Well, it’s that time of the season for the winterers of the 75th ANARE. The temperature is plummeting and the wild weather is becoming more frequent as we enter the dark depths of winter. Midwinter’s day is but a distant memory of a bone-chilling swim and cheerful good times. We ask ourselves, "Where to from here?" as we wait for longer days and the return of wildlife. It’s now 8 months since most of us set foot on this icy continent. And with not much time between sun up and sun down, we find ourselves spending more time inside than we might like. For first-timers such as myself, we turn to those Antarctic veterans, the men and women who have done it all before – the ones that call this icy continent their second home.
So I ask those veterans about what they do to keep happy and busy at this time of year.
First stop on my fact-finding tour is our SMS (Station Mechanical Supervisor), one man who does the work of three diesos (station mechanics). He’s not too hard to find – if he’s not sleeping, or decompressing in the bar, you’ll find him in the workshop no matter what day it is.
How he keeps busy? It’s pretty simple: work. He likes to remind us, “If you're bored, there’s plenty of work I can find for you in the workshop.” I have to say, I’ve never been that bored. Not yet, anyway.
Next stop: the man, the myth, the legend … Our resident chippy, a veteran of veterans. He doesn’t have to worry about finding ways to keep busy, all the other expeditioners do that for him. With so much spare time, expeditioners do a lot of thinking and the wonderful and grand ideas start to flow. With all these wonderful ideas people have, there is a chippy in the background turning pipe dreams into works of art.
Next on the list we have our photography connoisseurs, the people who capture those special moments and mesmerising images of this extraordinary place where we live and work. At every minute they have to spare, day or night, you will find them with their cameras around their necks, setting off in freezing temperatures in search of that perfect photo.
I find myself in such awe of how they do it. I recall saying to myself, it can’t be that hard, get a camera and it does it all for you. Point and shoot – easy.
Oh, how wrong I was. Some would describe me as “All the gear and no idea.”

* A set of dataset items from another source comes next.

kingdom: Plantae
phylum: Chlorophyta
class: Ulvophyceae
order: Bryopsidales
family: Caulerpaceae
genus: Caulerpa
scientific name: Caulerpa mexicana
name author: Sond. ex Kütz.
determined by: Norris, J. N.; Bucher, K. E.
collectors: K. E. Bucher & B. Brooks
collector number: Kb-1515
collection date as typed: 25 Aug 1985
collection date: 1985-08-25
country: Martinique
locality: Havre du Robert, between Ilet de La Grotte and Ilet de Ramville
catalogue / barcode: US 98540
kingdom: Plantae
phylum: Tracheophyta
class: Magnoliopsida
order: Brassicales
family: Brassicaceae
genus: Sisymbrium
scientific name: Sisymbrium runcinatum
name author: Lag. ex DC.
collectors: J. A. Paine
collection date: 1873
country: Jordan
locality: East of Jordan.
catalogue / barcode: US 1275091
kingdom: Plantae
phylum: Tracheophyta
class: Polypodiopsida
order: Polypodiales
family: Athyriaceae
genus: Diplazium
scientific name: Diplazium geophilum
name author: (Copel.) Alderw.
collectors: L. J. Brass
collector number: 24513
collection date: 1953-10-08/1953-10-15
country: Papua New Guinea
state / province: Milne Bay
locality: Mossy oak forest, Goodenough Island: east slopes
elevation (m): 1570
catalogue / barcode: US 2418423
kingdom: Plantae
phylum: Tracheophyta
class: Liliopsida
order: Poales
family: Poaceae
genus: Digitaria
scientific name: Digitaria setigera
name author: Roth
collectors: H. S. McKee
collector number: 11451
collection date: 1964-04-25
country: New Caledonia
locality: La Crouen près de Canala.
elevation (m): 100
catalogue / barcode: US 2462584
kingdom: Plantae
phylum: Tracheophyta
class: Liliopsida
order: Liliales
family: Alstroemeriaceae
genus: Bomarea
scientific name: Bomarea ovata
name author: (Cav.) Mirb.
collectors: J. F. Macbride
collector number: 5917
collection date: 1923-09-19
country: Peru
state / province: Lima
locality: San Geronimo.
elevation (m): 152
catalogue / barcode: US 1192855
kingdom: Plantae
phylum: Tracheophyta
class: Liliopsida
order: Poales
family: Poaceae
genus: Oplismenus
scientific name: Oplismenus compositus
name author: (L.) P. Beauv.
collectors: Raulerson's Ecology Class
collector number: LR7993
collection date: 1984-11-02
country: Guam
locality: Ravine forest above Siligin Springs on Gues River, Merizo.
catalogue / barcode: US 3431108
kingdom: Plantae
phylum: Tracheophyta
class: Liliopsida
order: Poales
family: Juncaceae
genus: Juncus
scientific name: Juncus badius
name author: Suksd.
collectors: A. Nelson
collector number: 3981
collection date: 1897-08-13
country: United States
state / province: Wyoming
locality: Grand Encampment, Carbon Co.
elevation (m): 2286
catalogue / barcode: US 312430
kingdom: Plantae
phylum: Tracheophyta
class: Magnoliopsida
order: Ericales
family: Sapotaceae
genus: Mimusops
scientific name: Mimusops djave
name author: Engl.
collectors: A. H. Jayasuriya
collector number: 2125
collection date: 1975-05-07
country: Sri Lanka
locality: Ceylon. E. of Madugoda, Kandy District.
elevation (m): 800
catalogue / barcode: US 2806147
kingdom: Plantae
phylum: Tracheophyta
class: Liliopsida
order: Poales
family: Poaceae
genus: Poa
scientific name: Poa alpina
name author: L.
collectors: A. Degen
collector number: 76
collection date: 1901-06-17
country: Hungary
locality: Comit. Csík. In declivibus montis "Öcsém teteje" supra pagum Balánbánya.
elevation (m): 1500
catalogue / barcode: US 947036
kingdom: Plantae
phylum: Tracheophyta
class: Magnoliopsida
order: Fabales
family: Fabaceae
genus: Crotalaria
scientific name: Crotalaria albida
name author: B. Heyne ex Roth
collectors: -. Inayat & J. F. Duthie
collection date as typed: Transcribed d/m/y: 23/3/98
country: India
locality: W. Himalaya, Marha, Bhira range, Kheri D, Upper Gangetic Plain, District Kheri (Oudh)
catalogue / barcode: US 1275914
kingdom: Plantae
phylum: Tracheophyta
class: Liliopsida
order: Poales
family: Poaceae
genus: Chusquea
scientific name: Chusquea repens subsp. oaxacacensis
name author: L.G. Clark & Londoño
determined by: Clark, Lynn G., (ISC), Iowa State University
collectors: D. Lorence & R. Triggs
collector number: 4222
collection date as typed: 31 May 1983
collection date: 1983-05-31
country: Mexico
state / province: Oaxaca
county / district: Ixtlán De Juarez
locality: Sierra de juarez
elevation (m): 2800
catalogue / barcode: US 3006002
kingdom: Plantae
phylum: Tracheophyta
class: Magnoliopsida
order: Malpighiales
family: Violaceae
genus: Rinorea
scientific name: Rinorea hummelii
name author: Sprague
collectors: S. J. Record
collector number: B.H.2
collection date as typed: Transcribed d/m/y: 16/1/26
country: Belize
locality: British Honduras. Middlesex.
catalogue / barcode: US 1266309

Next stop, the bar. But not for what you might think. Our bar has no beer. (Now that I think of it, I am not quite sure we can call it a bar anymore.) What you do find in a bar with no beer is a dartboard, a staple in every kind of bar (long before my time, that is). So, we have a few who occupy their time playing Shangzi, honing their skills for the annual interstation darts competition. A game I have tried many a time to master, but don’t quite have the attention span for.
So when I am not outside enjoying this spectacular landscape on our very doorstep, what do I do to occupy my time? Well, you might say my inner child has had a second wind. The video games and Wii console have been dusted off, and the crowd favourites, Mario Kart and Wii Sports, have been getting a fair amount of screen time.
As we eagerly await the return of longer days and wildlife, we have all found an abundance of activities to keep us upbeat and busy.